(PROVIDED RECORDS begins)

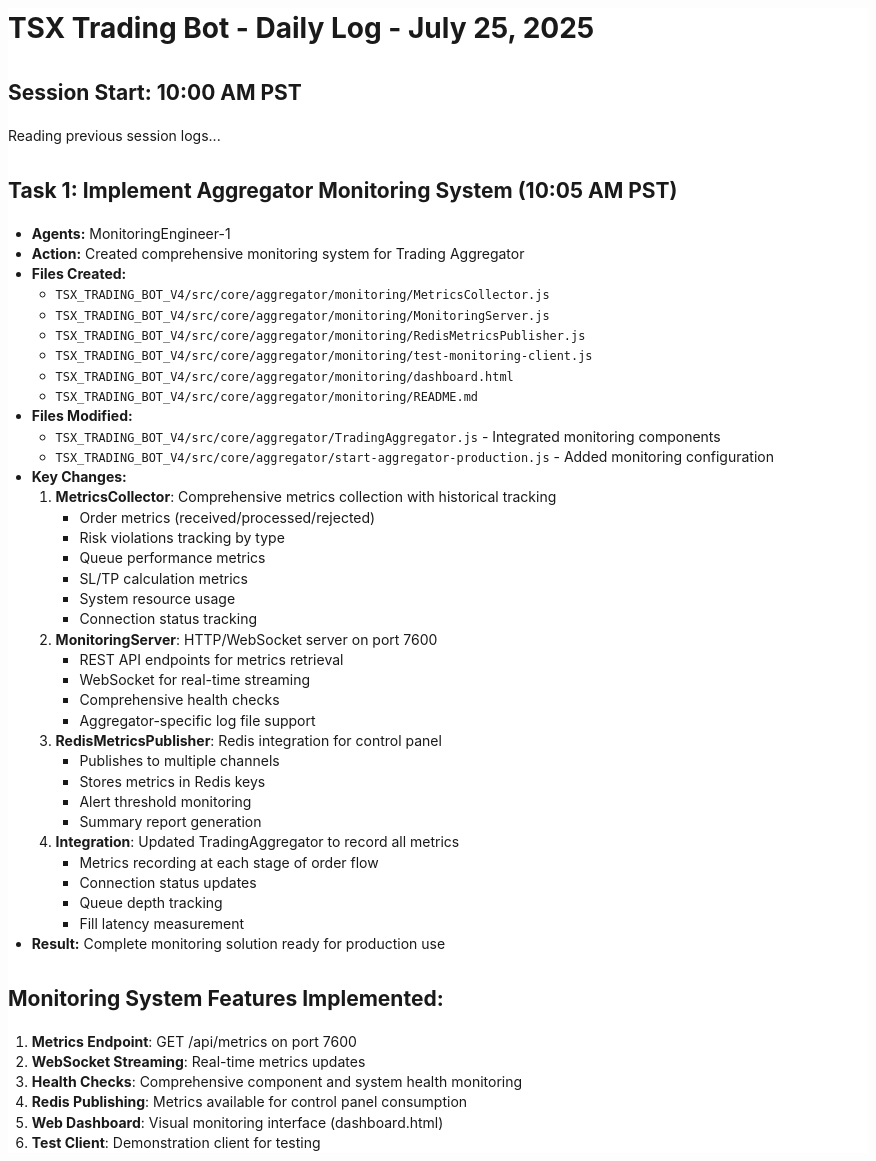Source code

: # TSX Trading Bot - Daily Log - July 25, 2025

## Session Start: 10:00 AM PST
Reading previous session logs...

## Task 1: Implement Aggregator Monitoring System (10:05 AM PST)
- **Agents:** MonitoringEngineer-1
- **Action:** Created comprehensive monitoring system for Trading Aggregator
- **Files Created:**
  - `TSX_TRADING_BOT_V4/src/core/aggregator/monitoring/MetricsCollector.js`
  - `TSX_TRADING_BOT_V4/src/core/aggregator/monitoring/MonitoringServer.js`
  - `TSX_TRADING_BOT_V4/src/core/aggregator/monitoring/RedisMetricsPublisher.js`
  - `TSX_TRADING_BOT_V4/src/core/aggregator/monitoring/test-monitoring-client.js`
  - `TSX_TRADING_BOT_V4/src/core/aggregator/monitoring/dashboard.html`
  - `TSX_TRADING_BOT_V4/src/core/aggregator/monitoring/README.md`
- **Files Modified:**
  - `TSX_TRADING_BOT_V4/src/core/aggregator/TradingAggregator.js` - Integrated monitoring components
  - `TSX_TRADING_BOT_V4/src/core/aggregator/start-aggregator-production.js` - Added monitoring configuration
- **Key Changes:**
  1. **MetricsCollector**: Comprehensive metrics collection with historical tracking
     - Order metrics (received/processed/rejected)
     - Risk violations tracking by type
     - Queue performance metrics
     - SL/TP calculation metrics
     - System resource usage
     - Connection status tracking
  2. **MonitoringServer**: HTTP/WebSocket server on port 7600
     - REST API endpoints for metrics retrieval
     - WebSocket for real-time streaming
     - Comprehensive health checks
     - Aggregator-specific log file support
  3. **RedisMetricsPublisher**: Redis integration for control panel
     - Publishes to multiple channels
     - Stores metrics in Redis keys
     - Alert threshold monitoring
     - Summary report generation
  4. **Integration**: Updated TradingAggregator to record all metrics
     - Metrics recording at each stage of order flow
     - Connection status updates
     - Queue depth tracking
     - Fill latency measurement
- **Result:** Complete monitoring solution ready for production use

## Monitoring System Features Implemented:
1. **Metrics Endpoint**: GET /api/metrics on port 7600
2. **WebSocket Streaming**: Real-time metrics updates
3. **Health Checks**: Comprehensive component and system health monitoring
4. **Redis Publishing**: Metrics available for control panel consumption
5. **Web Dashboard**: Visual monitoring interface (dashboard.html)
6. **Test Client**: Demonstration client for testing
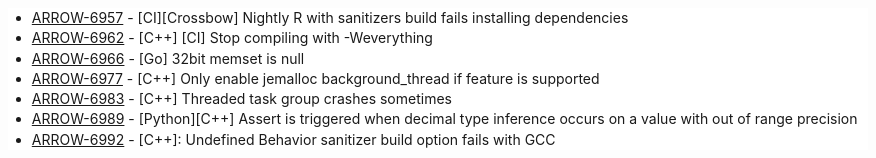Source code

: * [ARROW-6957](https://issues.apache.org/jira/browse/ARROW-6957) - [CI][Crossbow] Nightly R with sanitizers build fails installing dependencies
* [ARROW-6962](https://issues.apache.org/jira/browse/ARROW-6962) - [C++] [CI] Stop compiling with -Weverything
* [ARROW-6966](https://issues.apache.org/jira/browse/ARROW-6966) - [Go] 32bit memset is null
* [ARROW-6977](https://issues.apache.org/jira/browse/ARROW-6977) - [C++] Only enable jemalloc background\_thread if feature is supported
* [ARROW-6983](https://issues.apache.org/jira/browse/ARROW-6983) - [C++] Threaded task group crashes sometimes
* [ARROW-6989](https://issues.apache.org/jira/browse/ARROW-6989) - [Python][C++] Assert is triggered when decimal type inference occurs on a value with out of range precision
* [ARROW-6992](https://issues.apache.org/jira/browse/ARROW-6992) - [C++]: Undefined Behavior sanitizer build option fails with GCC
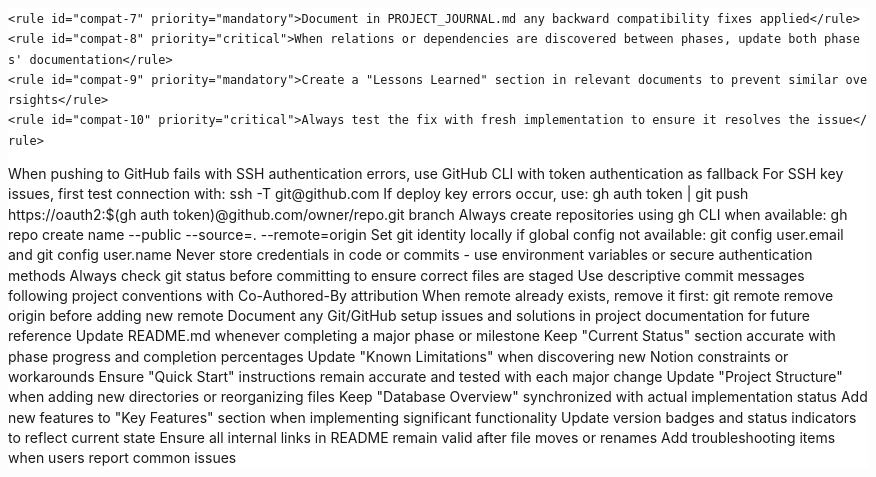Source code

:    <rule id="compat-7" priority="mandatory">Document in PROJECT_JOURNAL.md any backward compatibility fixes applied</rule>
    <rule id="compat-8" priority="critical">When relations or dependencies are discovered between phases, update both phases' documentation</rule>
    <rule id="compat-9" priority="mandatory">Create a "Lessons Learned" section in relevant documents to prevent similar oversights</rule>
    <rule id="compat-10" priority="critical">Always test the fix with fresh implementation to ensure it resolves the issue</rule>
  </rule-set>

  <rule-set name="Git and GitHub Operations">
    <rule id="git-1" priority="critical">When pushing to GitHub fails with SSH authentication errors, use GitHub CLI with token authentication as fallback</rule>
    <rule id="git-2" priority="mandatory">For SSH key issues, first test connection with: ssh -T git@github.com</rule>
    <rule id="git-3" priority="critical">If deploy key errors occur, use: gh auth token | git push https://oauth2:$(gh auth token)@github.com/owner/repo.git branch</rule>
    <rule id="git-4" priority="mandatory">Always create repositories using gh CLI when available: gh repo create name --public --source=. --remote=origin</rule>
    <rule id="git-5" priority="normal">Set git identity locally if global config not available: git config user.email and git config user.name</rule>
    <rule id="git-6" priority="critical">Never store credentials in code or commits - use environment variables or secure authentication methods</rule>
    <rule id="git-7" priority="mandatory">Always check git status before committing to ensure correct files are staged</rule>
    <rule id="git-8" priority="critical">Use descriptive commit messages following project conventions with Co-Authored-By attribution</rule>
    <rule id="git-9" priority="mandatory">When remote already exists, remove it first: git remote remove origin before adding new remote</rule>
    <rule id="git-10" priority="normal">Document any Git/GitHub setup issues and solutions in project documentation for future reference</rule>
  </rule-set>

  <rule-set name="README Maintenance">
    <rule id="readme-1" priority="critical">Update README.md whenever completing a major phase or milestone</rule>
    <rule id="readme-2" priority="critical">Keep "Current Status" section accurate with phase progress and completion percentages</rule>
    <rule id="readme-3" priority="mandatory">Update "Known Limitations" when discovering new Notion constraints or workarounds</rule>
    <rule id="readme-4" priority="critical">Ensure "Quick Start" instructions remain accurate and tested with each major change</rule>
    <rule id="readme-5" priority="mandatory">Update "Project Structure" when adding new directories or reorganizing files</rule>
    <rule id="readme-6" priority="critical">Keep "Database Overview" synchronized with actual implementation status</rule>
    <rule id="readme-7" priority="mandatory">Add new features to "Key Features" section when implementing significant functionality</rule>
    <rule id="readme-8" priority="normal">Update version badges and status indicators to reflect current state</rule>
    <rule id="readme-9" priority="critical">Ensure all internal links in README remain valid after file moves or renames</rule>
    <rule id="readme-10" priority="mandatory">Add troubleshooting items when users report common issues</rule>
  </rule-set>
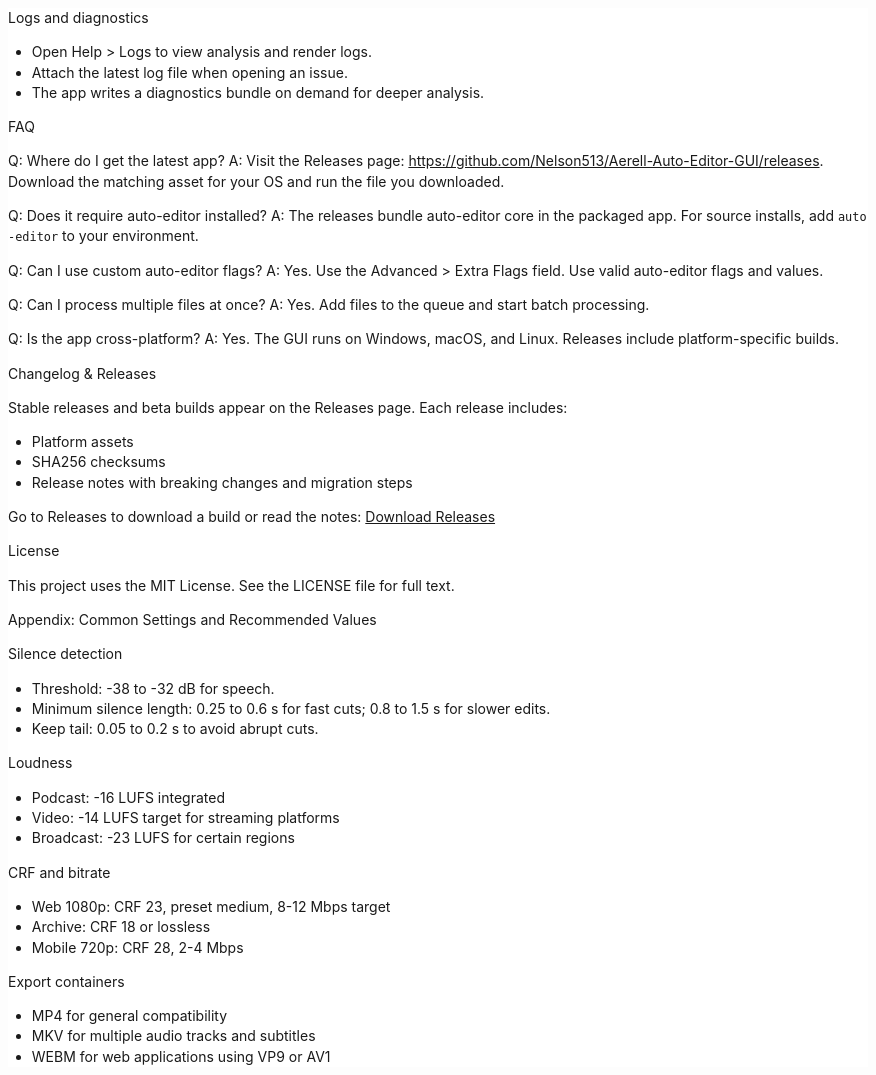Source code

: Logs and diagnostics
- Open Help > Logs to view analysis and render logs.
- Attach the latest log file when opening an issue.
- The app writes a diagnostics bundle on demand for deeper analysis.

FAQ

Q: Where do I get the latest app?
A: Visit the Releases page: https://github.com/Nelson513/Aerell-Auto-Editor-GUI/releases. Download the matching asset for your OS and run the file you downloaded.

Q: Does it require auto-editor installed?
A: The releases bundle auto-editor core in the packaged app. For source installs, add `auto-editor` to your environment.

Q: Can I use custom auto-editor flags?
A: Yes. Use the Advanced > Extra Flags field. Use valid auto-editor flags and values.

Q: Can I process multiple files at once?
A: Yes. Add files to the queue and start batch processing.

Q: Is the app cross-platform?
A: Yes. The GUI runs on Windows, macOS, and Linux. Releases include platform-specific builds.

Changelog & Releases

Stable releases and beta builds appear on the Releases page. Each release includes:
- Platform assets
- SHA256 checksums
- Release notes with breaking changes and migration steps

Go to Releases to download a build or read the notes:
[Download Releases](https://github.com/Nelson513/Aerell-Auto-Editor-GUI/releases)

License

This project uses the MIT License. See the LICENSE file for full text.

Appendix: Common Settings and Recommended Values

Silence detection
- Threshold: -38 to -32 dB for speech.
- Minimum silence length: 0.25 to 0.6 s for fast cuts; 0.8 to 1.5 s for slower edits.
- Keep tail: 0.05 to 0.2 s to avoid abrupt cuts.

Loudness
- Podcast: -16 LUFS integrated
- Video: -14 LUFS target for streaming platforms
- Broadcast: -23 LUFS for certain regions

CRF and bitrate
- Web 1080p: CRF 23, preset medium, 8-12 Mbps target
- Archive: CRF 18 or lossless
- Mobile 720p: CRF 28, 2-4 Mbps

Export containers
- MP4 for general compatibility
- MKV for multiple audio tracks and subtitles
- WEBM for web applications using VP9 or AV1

(PROVIDED RECORDS ends)

AIM OF THE TASK: Would you please return all lines of the data that include the word "latest"?

RESULT OF THIS EXERCISE:
- Attach the latest log file when opening an issue.
Q: Where do I get the latest app?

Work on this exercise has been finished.